The Bell Tolls for Taubman

“I don’t have much business right now,” one art consultant said confidentially to another at the Phillips auction house’s party for the Smooke Collection last week. “Why don’t we close up shop for a few weeks and just go to the Taubman trial?”

In a corner of the Matisse- and Modigliani-filled room, a clutch of former auction-house employees latched on to the theme. “How do you get in? Are there tickets?” asked an expert who’d been inspecting nineteenth-century paintings on sale in this week’s marquee auctions. “Can I come, too?” begged a P.R. woman, her hand raised grammar-school style.

For the incestuous art world, where auction-house proles can grow up to be lordly dealers, the price-fixing trial has a certain Freudian tone. Alfred Taubman, the former Sotheby’s chairman – and still its largest shareholder – plays the role of overbearing father, and Dede Brooks, his former protégée, is the bossy big sister. “Of course he’s guilty,” said one spectator, relishing the Lear-like scene. “He’s such a megalomaniac.”

Down at the courthouse, there’s less unanimity. Taubman had a brace of white-shoe lawyers – Davis Polk stars Robert Fiske (a former Whitewater prosecutor) and Scott Muller (rumored to be on the shortlist for a top post in the Bush Justice Department) – probing every possible loophole before the trial begins on November 8.

In an effort to prevent former Christie’s head Christopher Davidge from testifying, Fiske protested to Judge George Daniels that Davidge’s $8 million severance amounts to nothing more than 30 pieces of silver. Fiske even questioned prosecutor John Greene’s ethics in the matter.

But Greene is a cannier lawyer than his Barney Rubble-like demeanor suggests, and his shambling delivery, while comical on Fifth Avenue, is said to play well with juries. And he’s successfully fended off the $600-an-hour legal talent – though word came down last week that the jury would not hear of some key Sotheby’s admissions, including Taubman’s $186 million payment to protect the company from angry shareholders and art buyers.

What the jury will hear is a convoluted tale of he-said/she-said. Taubman claims executives at Sotheby’s and Christie’s colluded without his knowledge. But Brooks, who pleaded guilty on October 5, 2000, will testify that she was acting with his full support. To break this tie, the government will produce Davidge, whose notes confirm that he had secret meetings with Brooks. Though Davidge never met Taubman, he is expected to testify that his superior, Christie’s chairman Sir Anthony Tennant, wrote a memo confirming Taubman was onboard in the price-fixing scheme.
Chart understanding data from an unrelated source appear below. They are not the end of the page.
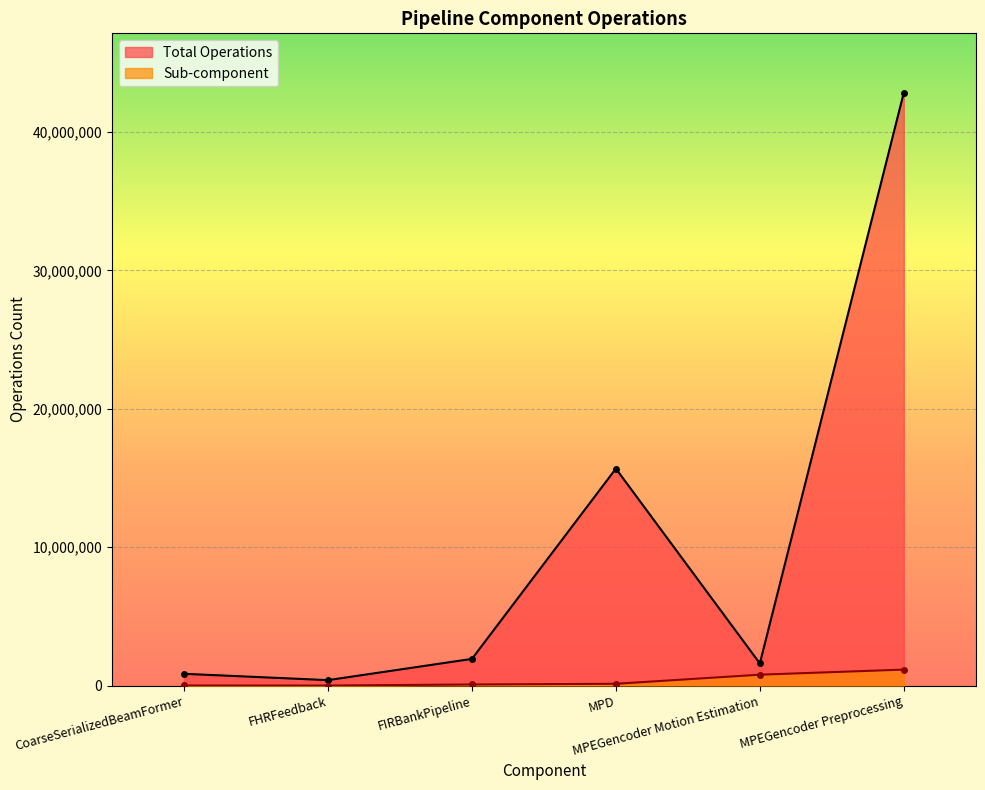

What position from the left is CoarseSerializedBeamFormer?

1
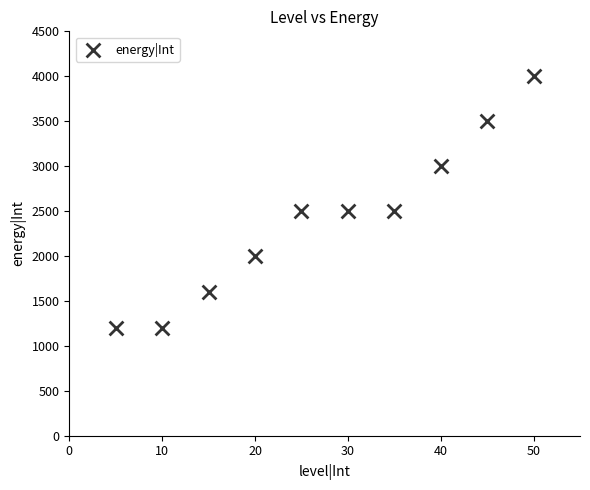

What is the average X value?

28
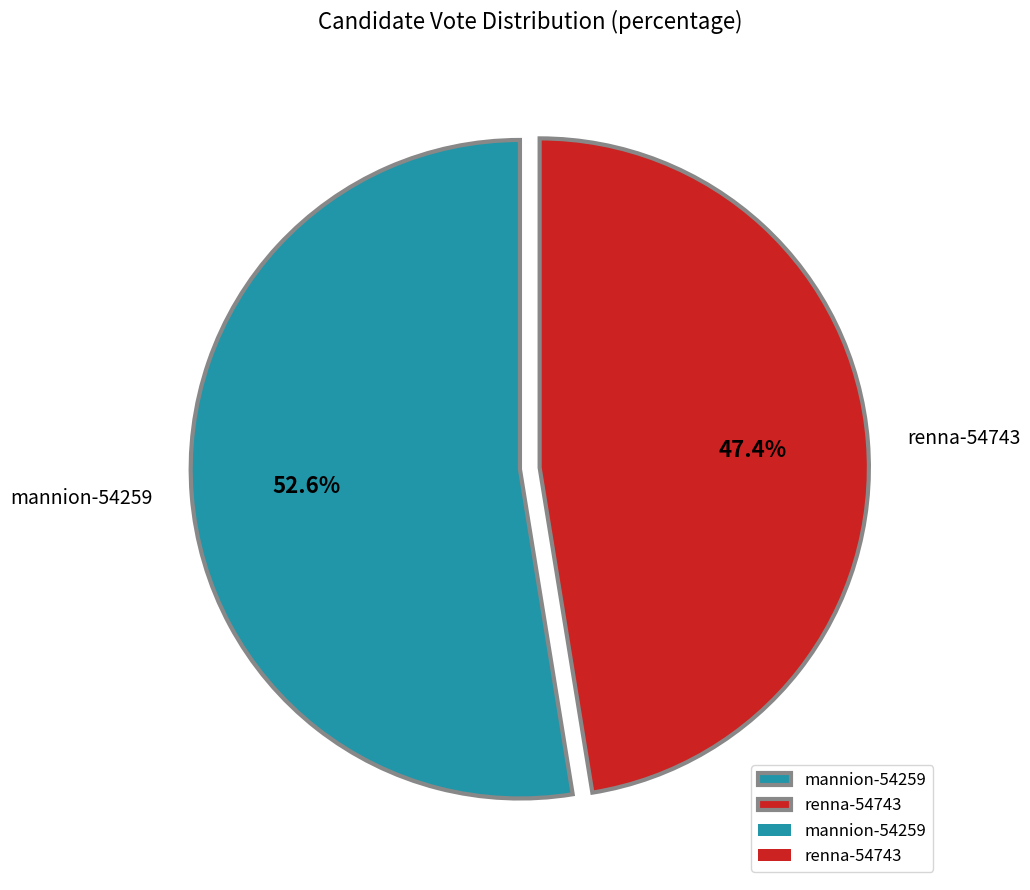

Count the number of slices in the pie.

2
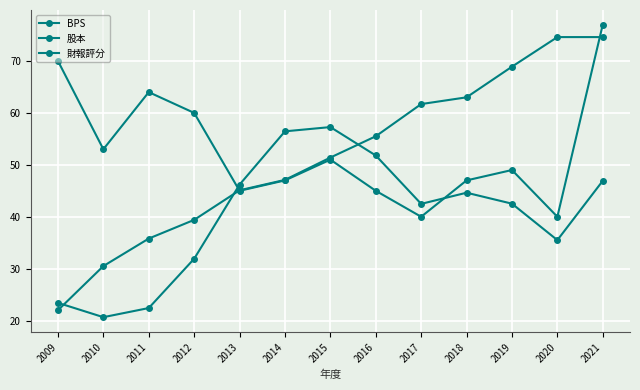

How many lines are shown in the chart?

3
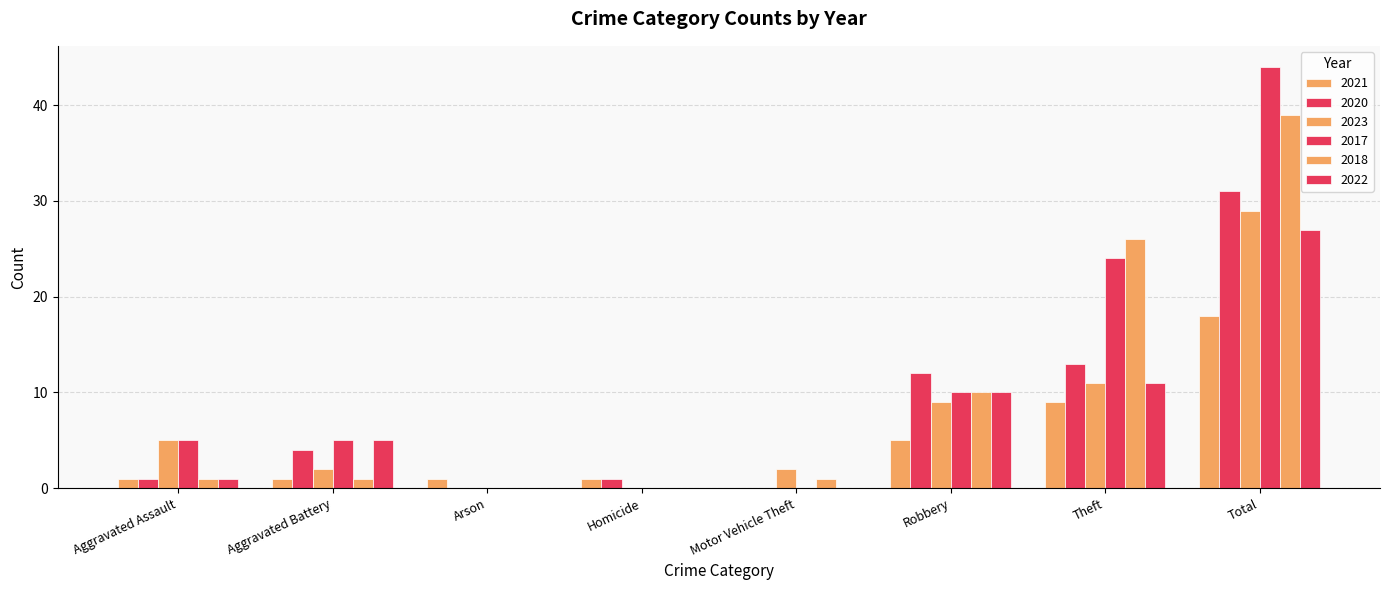

What is the difference between the maximum and second lowest values in the 2021 series?

17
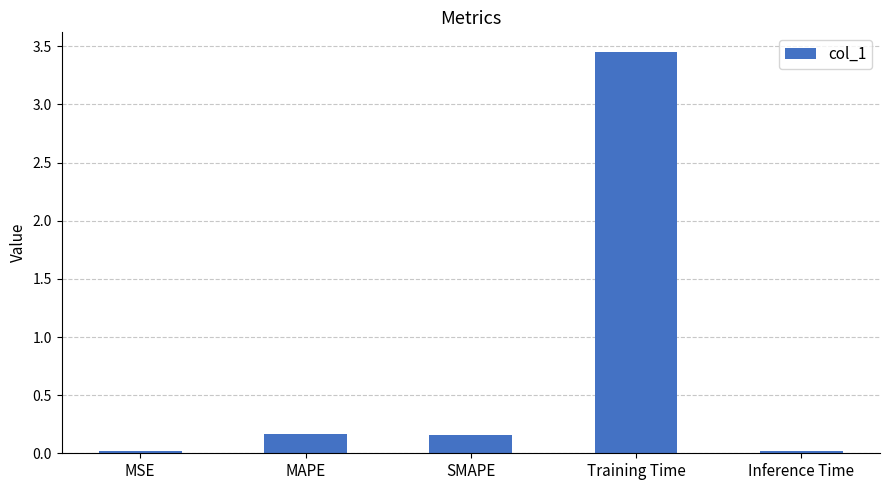

What is the average value?

0.8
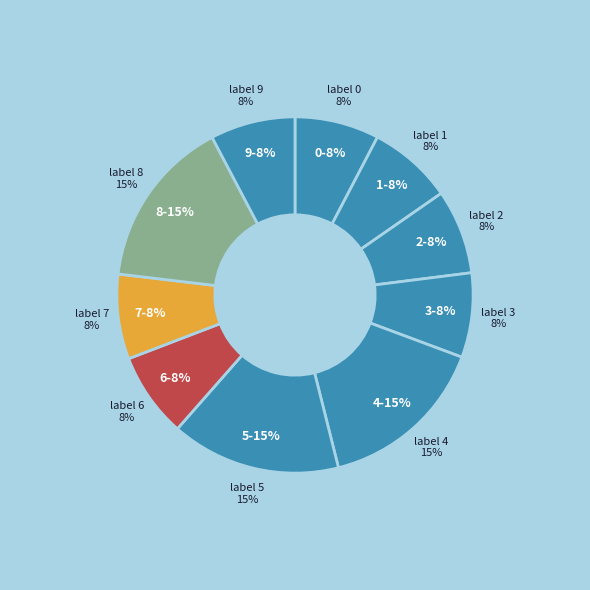

Count the number of slices in the pie.

10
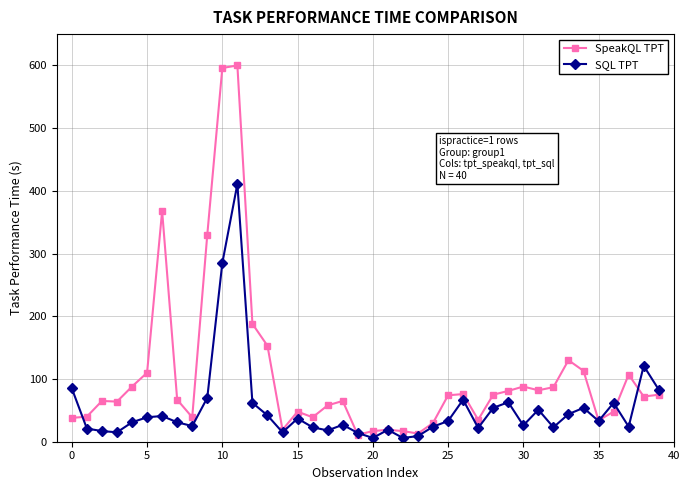

True or false: SQL TPT has more than 1 interior local peaks.

True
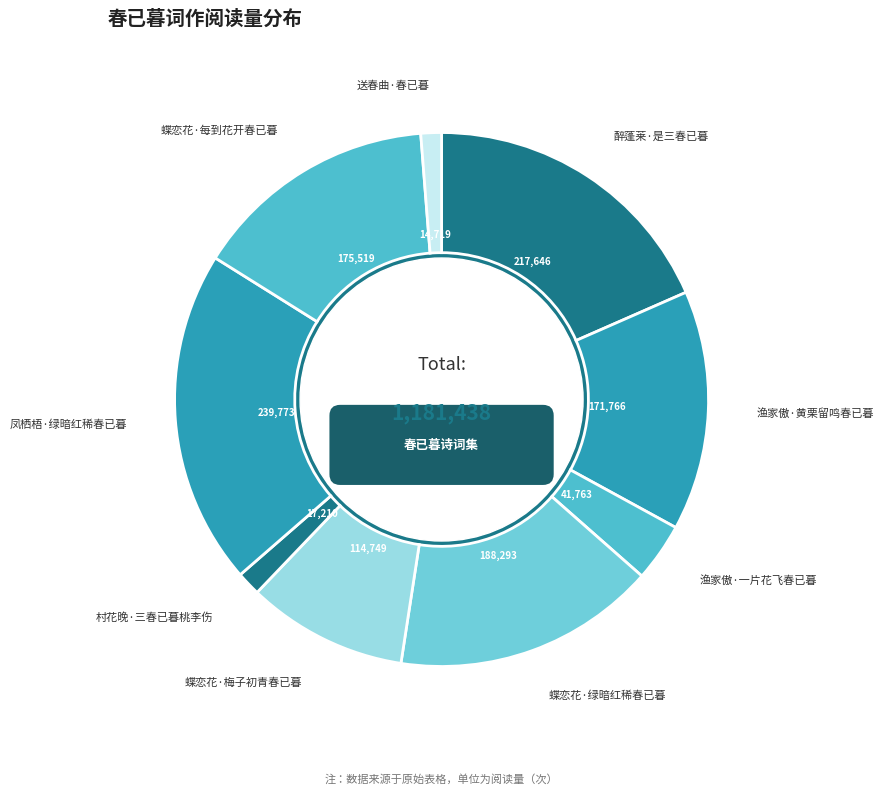

True or false: 渔家傲·一片花飞春已暮 accounts for 1% of the total.

False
The defense has a simpler strategy: Since no one but Brooks can say what Taubman knew or when he knew it, Fiske and Muller will poke holes in her credibility. One insider pointed out, “That shouldn’t take long.”

Former staffers at the duopoly say it’s like watching a movie made from one’s life. Only in this version, everything is reversed: Taubman, the bluff friend of titled Europeans, is now seen as a frail old man struggling to save his wounded reputation. And Dede, the super-Wasp wondergirl, has been shown to the world as an ambition-blind martinet. And those same auction-house veterans feel bitterly betrayed by the discovery that their doggedly competitive business was actually rigged at the top. But the wounded feelings only seem to go so far. With only rich people inconvenienced, it’s hard for even the lumpen aristocracy of the art world to call for heads. Or, as a specialist put it: “No one deserves to go to jail over this.”